(Work item A): List the section headings in the character design notes.
(Work item B): From the character design notes, write out the text between "Rig & physics" and "on animation clips.", inclusive, with no changes.

(Text passage):
━━━

Decal strategy across beats

Treat decals as storytelling carriers layered on top of a stable uniform. Early: clean emblems and low grime. Crisis: emergency markings, warning tape trims, and equipment serials appear; faction sigils grow in contrast. Resolution: commemorative patches and subtle prestige foils. Note which decals are diegetic UI—QR codes, AR fiducials, rank chevrons—and which should never be occluded by straps or capes. Tie wear masks to environmental biomes so dust vs. salt vs. soot drive different edge wear on the same decal slot.

Authoring constraints: LOD, atlases, and budgets

Every slot adds draw calls and memory. Mark material budgets per slot (e.g., hair: 1 material, 2–3 textures; chest armor: 2 materials max if emissive is separate). Note atlas responsibilities: small accessories and fabric trims should live on a shared kit atlas, while hero chest plates may justify a dedicated sheet. For decals, plan channel-packed masks (roughness/metalness/AO) so palette swaps don’t multiply texture count. In the concept, include a tiny budget box per board with expected triangle ranges, material count, and LOD silhouette notes. Even rough numbers help production and keep designs honest.

Rig & physics dependencies

Slots must honor rig and simulation. For headgear, include jaw and neck rotation envelopes with dashed arcs; if a collar blocks head pitch, that’s a dependency that needs either a rig limit or a collar redesign. For hair and capes, paint proxy volumes the physics team will approximate; skinny ribbons may be forbidden below a minimum width to prevent jitter. If gloves include long tassels, specify whether they are rigid, secondary bones, or cloth; each path implies different costs and dependencies on animation clips.

━━━

(Dataset excerpts):

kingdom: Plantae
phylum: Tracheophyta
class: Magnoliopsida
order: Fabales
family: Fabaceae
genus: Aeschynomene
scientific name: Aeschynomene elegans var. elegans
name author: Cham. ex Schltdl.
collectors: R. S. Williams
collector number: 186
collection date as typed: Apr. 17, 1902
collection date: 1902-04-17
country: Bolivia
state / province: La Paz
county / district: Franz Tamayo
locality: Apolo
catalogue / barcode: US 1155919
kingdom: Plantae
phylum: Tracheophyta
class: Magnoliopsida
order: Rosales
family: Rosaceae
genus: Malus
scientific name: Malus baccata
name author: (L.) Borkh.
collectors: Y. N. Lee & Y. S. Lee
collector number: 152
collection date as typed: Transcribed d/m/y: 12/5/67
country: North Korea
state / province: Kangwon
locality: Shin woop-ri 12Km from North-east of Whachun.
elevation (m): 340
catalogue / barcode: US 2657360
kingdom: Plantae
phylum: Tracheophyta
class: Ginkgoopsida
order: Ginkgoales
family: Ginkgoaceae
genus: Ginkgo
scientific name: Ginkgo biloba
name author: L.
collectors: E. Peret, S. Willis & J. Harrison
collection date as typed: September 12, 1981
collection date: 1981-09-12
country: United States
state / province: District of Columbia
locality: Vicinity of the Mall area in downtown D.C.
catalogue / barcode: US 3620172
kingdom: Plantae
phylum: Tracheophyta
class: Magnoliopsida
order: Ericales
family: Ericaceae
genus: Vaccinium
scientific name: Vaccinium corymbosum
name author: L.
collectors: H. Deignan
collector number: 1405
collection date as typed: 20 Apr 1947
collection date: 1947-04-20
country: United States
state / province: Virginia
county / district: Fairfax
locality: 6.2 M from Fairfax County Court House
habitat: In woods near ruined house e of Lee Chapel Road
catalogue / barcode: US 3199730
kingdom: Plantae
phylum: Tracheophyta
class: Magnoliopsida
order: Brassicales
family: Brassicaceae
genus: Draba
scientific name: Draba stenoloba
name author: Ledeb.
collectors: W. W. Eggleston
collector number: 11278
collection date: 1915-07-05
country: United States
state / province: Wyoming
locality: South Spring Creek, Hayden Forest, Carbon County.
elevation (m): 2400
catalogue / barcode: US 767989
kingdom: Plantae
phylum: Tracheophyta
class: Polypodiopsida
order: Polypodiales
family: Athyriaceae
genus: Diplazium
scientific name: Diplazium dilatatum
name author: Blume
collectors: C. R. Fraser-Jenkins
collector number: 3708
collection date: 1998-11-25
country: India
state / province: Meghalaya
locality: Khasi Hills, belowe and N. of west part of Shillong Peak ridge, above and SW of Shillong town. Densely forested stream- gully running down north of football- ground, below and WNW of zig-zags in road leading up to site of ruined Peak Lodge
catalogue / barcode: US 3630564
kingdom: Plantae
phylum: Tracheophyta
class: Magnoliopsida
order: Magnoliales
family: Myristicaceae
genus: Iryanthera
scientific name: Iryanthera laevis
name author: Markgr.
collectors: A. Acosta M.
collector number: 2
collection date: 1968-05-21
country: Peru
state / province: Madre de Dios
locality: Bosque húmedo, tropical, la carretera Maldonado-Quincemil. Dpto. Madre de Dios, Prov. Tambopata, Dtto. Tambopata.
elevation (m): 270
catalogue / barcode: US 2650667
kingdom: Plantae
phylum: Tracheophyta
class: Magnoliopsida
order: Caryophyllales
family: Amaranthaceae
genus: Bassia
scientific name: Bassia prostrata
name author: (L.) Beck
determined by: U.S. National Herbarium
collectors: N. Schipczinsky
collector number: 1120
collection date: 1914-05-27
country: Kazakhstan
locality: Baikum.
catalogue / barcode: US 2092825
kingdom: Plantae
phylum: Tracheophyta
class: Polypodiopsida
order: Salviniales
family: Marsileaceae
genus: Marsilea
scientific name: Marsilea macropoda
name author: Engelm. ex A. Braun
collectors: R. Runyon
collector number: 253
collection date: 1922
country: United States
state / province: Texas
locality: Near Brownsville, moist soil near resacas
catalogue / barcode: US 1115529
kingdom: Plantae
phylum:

━━━

(Exercise output A):
Decal strategy across beats
Authoring constraints: LOD, atlases, and budgets
Rig & physics dependencies

(Exercise output B):
Rig & physics dependencies

Slots must honor rig and simulation. For headgear, include jaw and neck rotation envelopes with dashed arcs; if a collar blocks head pitch, that’s a dependency that needs either a rig limit or a collar redesign. For hair and capes, paint proxy volumes the physics team will approximate; skinny ribbons may be forbidden below a minimum width to prevent jitter. If gloves include long tassels, specify whether they are rigid, secondary bones, or cloth; each path implies different costs and dependencies on animation clips.